### Text shown

————————

Figure 4: US electricity generation forecast

By 2050, the EIA is forecasting a slight increase in the percentage of the fuel mix comprised of natural gas (from 34% to 39%) and a larger increase in renewables (from 18% to 31%). What this chart doesn’t take into account is the vast number of utilities setting carbon-free goals by 2050 or sooner, and how this will affect the percentage of renewables.
Two area charts from the US Energy Information Administration's 2019 Annual Energy Outlook. The left-hand chart shows electricity generation from selected fuels (reference case). From 2018 to 2050, the administration expects the percentage of electricity generated by natural gas to increase from 34% to 39%; the percentage of renewables to increase from 18% to 31%; the percentage of nuclear to decrease from 19% to 12%; and the percentage of coal to decrease from 28% to 17%. The right-hand chart shows renewable electricity generation, including end use (reference case). From 2018 to 2050, the administration expects the percentage of renewable electricity generated by solar to increase from 13% to 48%; the percentage of wind to decrease from 37% to 25%; the percentage of gerothermal to increase from 2% to 4%; the percentage of hydro to decrease from 39% to 18%; and the percentage of other to decrease from 9% to 5%.

With natural gas projected to generate the greatest share of electricity in the US by 2050, it’s easy to question the near-term decarbonization potential of beneficial electrification. The theoretical calculus behind it—increase electric end-use technologies while adding clean or low-carbon generation—seemingly falls flat without a majority share of renewable-energy sources to power us toward a decarbonized future. The reality, however, demonstrates just how important it is to think about energy consumption and emissions efficiency in broader, more-systemic terms. To achieve carbon reductions through beneficial electrification, you must evaluate it across the entire spectrum of the energy-supply mix to determine which beneficial-electrification programs and strategies best suit your service territory. It’s also imperative that beneficial-electrification efforts coincide with continued renewable-energy growth so we can truly improve emissions efficiency for electricity generation.

————————

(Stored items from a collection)
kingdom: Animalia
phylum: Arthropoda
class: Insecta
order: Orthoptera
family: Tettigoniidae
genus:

————————

### Goals
**A.** In the text on the US electricity generation forecast, what percentage of electricity is natural gas expected to generate by 2050?
**B.** Carry on the text about the US electricity generation forecast from the point where it stops.

### Expected outputs
**A.** 39%

**B.**
Grid-efficient electrification

Electrified end-use technologies such as EVs, water heaters, and even smart thermostats can help utilities and grid operators optimize the use of the electric grid. As another primary driver for increased beneficial electrification, grid-enabled electric technologies have the added capability of serving as flexible grid assets, allowing grid operators and consumers to manage electric load strategically with system peaks, energy supply costs, and emissions efficiency in mind. They can store energy when renewables are abundant (and cheap), like overnight wind and afternoon solar, and dispatch it during times of higher demand.

Electrified end-use technologies such as EVs, water heaters, and even smart thermostats can help utilities and grid operators optimize the use of the electric grid.

Flexible load management with grid-connected devices can also help incorporate clean- and renewable-energy sources and address concerns around their intermittency. With the growing penetration of renewable sources like wind and solar, grid operators have become increasingly aware of their impacts on load shape during specific times of day and year. The concept of net load—the amount of electric load on the grid minus the amount of renewable-energy sources—presents specific challenges to grid operators: overgeneration and ramping, or the need to ramp up conventional supply-side resources as the share of renewable resources subsides. Read more about these intermittency issues in the RAP report Teaching the “Duck” to Fly (PDF).

Figure 5 illustrates the risk of overgeneration during the middle hours of the day when renewable-energy sources are heavily integrated into the resource mix and the resulting net load is low. Then later in the afternoon, the share of renewable resources subsides, forcing grid operators to ramp up conventional resources. This phenomenon, known as the duck curve because of its fowl-shaped silhouette, is of greatest concern for jurisdictions with already-high penetration of solar.

Figure 5: The risks of overgeneration and ramping up

In the morning and afternoon, when solar energy supply is low, conventional resources must quickly ramp down and up to meet load needs, creating operational concerns for utilities.
Chart from the Regulatory Assistance Project showing an example daily load in 2020, with one line for total load and another for load net of wind and solar. The two lines are similar until the middle of the day when there are a lot of renewables available but demand is lower. For details on this duck curve illustration, read the Regulatory Assistance Project report.

In 2013, the California Independent System Operator (CAISO) published its first duck curve, showing a significant drop in midday net load on a typical spring day as the supply of renewable energy increased. This chart has become seminal in discussions about the large-scale deployment of renewable energy in North America. Read the CAISO fact sheet What the Duck Curve Tells Us About Managing a Green Grid (PDF) for more on net load.

Certain grid-enabled beneficial-electrification technologies, like EVs and water heaters, can help mitigate overgeneration and ramping concerns by storing energy when it’s abundant to dispatch during the ramping period later in the day. As one example, the E Source white paper Battery Killers: How Water Heaters Have Evolved into Grid-Scale Energy-Storage Devices describes the benefits associated with grid-interactive water heaters, including intelligent load shifting and traditional demand response.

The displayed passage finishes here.